41. It is upon the applicant to demonstrate that the Taxing Officer exercised her discretion capriciously, unreasonably and or injudiciously such that she either took into account factors that were irrelevant or that she failed to take into account relevant factors and hence arrived at a decision which no reasonable tribunal addressing itself on the matters before her could arrive at.
42. That the Applicants have jointly and severally failed to make out a case for this court to interfere and or tinker with the findings, decision and or orders of the Taxing Officer and hence these Reverences are for dismissal. They urged the court to dismiss the same with costs to the Petitioner/Respondents.
43. I have considered the two references and do find that they raise similar issues and therefore the principles for their determination are the same. The error of principle was defined in the case of Kagwimi Kang’ethe & co. Advocates vs O-lerai Nurseries Ltd 2009 eKLR as follows:“An example of an error of principle is where the costs allowed are so manifestly excessive as to justify an inference that the taxing officer acted on erroneous principles-Kipkorir Titoo & Kiara Advocates vs Deposit Protection Fund Board [2005]eKLR, the Court of Appeal held as follows:-On reference to a judge from the taxation by the taxing officer, the judge will not normally interfere with the exercise of discretion by the taxing officer unless the taxing officer, erred in principle in assessing the costs.”

-- What needs to be done --
Please rewrite the ruling excerpt, beginning at the words "41. It is upon" and stopping after "could arrive at.", with "capriciously" replaced by "arbitrarily".

-- Provided records --
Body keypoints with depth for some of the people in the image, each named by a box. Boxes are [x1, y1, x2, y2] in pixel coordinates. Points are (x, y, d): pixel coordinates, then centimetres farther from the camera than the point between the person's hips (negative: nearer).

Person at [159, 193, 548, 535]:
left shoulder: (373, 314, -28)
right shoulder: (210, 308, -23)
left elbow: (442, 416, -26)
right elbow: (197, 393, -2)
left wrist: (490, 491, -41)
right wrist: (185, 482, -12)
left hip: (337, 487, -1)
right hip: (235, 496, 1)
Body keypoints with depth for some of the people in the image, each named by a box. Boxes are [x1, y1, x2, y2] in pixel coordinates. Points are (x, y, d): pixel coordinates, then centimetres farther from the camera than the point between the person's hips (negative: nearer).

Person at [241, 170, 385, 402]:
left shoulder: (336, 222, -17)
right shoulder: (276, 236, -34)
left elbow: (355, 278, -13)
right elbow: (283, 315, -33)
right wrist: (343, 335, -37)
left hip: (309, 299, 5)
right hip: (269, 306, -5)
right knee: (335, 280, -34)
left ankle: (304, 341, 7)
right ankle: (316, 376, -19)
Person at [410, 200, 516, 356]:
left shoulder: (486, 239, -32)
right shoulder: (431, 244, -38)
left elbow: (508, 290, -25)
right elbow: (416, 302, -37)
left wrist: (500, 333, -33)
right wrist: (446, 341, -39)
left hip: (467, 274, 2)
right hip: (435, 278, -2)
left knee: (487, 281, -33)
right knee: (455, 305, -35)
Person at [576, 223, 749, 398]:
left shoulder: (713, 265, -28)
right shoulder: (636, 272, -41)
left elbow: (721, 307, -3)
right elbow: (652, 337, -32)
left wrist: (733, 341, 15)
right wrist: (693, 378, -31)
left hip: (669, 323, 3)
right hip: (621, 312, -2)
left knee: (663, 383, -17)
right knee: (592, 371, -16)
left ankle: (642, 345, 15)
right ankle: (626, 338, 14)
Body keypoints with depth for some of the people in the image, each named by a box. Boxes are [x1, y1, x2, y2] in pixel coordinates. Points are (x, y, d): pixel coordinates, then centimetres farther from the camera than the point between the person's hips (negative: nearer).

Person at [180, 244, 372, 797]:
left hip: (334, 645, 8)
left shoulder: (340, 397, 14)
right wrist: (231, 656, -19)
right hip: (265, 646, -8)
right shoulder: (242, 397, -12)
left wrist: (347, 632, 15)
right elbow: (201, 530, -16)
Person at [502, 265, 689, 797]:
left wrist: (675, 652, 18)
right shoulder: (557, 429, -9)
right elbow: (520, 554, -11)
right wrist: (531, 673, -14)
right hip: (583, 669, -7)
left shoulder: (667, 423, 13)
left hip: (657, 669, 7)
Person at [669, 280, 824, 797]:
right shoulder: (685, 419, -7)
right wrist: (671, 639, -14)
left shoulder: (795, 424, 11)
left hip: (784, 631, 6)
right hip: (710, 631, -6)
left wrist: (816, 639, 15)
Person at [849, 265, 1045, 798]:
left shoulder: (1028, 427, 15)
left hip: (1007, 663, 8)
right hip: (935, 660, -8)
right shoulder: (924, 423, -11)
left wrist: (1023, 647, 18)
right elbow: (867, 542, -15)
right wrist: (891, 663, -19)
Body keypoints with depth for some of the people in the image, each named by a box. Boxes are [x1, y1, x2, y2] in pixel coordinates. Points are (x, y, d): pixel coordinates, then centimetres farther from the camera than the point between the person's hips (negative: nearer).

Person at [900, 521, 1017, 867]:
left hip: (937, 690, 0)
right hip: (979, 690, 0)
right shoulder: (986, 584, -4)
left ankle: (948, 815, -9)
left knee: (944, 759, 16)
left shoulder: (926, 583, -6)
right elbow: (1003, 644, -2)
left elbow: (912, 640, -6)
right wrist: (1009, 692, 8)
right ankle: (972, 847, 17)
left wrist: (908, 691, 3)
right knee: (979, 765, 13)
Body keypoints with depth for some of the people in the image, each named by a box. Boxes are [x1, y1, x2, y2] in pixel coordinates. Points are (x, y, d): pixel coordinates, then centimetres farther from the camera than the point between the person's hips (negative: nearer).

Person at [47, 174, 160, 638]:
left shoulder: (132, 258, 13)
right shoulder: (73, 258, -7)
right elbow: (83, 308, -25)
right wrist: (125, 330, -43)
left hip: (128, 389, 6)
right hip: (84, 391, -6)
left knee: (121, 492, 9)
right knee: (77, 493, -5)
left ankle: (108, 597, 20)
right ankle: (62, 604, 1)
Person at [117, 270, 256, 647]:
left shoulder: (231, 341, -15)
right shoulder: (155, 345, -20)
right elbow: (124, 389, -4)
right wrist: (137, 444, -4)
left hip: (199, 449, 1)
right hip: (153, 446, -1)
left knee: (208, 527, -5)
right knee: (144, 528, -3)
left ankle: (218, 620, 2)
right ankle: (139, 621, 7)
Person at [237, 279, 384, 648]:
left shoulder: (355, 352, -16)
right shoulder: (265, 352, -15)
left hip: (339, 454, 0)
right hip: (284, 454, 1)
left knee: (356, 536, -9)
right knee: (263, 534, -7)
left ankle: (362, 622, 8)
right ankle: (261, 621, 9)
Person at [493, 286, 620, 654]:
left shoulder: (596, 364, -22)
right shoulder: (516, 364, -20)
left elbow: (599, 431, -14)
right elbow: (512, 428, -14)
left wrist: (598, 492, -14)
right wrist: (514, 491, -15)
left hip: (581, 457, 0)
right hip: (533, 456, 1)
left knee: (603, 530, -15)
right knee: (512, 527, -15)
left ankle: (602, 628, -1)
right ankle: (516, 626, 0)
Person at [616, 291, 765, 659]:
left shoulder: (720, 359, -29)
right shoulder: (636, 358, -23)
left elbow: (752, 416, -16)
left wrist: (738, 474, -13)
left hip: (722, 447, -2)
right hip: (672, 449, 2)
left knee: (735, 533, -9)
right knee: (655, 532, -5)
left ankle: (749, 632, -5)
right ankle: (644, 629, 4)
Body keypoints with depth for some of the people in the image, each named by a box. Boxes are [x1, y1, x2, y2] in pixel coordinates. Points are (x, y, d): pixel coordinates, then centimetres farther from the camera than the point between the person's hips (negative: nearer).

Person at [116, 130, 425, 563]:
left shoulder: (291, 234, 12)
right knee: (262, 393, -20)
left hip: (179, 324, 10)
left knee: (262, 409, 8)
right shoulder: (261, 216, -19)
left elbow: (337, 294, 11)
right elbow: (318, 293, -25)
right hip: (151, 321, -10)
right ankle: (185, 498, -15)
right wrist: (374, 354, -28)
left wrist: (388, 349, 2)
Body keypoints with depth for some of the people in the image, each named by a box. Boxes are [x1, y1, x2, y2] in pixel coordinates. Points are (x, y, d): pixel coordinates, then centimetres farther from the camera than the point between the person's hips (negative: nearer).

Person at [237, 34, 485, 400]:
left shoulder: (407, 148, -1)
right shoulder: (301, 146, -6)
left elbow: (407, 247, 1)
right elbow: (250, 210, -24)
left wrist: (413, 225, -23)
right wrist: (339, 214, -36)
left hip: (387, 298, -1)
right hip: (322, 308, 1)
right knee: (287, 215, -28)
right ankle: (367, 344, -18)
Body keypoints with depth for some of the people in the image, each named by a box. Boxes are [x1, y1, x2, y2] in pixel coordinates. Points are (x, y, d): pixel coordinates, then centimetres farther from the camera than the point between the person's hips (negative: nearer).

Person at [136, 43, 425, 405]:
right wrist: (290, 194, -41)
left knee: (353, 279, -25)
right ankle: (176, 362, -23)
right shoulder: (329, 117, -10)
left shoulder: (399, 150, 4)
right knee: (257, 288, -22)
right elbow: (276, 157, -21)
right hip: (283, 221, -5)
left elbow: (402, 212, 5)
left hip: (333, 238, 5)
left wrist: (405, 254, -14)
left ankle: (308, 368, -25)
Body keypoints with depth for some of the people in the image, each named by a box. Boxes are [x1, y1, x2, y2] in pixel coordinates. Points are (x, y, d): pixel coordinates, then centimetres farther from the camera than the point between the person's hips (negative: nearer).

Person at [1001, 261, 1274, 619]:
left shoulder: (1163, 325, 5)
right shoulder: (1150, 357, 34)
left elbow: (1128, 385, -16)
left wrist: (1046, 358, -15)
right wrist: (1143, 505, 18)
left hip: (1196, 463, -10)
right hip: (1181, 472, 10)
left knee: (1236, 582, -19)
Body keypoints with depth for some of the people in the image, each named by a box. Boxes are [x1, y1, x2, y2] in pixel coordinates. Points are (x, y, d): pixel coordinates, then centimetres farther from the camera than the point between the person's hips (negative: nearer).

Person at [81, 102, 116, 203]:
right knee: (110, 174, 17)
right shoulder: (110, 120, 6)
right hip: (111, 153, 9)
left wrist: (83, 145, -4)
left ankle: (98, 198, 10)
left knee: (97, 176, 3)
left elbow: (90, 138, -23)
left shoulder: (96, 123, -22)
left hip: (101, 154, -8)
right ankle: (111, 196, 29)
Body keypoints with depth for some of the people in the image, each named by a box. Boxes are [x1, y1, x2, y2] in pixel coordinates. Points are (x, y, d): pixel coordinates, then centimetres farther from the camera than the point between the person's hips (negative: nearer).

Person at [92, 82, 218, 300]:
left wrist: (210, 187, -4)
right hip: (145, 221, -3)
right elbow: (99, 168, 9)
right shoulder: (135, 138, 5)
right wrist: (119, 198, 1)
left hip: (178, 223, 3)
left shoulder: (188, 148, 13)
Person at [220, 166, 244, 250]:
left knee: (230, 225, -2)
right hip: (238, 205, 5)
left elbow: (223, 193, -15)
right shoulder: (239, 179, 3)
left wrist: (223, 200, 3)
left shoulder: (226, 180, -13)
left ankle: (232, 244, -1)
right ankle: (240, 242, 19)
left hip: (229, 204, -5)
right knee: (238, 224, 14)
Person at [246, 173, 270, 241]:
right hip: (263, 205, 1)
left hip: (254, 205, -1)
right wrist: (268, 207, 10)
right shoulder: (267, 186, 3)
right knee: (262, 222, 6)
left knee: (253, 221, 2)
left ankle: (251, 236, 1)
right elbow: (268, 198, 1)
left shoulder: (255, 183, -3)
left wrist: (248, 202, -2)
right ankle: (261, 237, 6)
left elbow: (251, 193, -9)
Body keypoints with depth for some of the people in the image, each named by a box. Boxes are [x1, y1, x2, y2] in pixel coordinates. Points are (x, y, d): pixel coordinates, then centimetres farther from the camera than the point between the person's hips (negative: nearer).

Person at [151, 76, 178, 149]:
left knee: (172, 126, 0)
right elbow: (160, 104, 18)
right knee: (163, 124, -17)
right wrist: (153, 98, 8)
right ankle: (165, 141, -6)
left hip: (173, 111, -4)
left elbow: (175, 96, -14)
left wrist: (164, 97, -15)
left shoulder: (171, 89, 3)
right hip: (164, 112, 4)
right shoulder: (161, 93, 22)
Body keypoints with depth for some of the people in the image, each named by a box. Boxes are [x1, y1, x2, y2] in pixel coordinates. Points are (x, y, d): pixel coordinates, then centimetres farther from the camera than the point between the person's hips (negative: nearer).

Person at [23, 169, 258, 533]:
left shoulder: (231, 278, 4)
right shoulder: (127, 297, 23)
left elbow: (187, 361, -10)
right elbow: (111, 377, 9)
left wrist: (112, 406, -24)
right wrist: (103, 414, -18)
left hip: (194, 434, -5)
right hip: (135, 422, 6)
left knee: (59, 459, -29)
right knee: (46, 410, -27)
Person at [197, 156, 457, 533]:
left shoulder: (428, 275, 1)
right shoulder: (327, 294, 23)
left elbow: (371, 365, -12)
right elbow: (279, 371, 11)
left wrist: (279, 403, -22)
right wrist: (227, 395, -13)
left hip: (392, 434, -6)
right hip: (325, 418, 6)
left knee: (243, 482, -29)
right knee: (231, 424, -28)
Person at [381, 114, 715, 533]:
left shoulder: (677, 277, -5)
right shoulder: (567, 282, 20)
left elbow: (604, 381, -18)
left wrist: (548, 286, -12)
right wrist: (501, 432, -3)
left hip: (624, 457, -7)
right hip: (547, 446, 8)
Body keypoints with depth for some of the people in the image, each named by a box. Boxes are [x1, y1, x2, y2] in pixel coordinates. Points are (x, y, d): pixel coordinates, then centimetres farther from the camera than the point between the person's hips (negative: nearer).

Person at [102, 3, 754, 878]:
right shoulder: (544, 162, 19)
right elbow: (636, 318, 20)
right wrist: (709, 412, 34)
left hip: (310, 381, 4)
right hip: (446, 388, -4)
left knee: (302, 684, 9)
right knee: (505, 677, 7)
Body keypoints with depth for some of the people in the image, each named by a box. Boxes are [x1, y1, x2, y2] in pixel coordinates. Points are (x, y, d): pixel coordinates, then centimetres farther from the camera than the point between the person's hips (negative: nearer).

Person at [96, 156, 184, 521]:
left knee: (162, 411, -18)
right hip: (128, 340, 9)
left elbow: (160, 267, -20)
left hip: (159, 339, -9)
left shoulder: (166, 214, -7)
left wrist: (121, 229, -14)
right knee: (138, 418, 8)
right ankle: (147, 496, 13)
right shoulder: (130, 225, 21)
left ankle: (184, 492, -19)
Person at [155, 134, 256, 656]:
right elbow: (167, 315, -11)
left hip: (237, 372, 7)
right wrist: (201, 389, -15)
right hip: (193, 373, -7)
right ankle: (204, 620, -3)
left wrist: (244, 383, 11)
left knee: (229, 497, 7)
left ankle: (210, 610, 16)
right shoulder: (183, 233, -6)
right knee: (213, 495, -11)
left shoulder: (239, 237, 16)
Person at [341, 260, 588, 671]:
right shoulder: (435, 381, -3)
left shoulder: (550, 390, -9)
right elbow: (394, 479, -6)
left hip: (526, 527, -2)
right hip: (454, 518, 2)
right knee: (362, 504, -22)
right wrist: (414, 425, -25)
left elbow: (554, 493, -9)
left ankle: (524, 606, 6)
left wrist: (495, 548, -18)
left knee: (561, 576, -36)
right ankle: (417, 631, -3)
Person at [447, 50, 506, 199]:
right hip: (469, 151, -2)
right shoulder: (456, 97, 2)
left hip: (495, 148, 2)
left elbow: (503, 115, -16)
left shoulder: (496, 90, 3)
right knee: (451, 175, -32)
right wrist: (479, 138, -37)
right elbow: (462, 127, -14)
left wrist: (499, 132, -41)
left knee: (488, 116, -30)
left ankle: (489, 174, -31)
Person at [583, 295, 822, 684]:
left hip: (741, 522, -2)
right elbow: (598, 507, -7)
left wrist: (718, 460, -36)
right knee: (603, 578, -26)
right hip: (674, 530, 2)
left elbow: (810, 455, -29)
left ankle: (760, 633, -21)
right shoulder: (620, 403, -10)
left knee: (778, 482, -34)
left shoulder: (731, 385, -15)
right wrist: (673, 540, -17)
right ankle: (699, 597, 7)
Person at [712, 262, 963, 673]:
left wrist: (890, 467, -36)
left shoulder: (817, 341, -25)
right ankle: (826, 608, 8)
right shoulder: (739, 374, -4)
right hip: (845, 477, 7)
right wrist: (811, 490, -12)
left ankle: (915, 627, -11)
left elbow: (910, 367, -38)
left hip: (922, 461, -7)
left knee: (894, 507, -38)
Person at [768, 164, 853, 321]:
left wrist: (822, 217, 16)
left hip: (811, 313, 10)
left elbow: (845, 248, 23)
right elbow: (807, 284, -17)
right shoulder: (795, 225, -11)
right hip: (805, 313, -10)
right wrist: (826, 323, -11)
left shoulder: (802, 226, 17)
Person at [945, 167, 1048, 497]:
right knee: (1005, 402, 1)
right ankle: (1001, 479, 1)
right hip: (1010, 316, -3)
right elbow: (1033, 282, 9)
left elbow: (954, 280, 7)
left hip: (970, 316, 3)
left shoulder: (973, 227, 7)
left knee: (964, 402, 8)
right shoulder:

-- Task output --
41. It is upon the applicant to demonstrate that the Taxing Officer exercised her discretion arbitrarily, unreasonably and or injudiciously such that she either took into account factors that were irrelevant or that she failed to take into account relevant factors and hence arrived at a decision which no reasonable tribunal addressing itself on the matters before her could arrive at.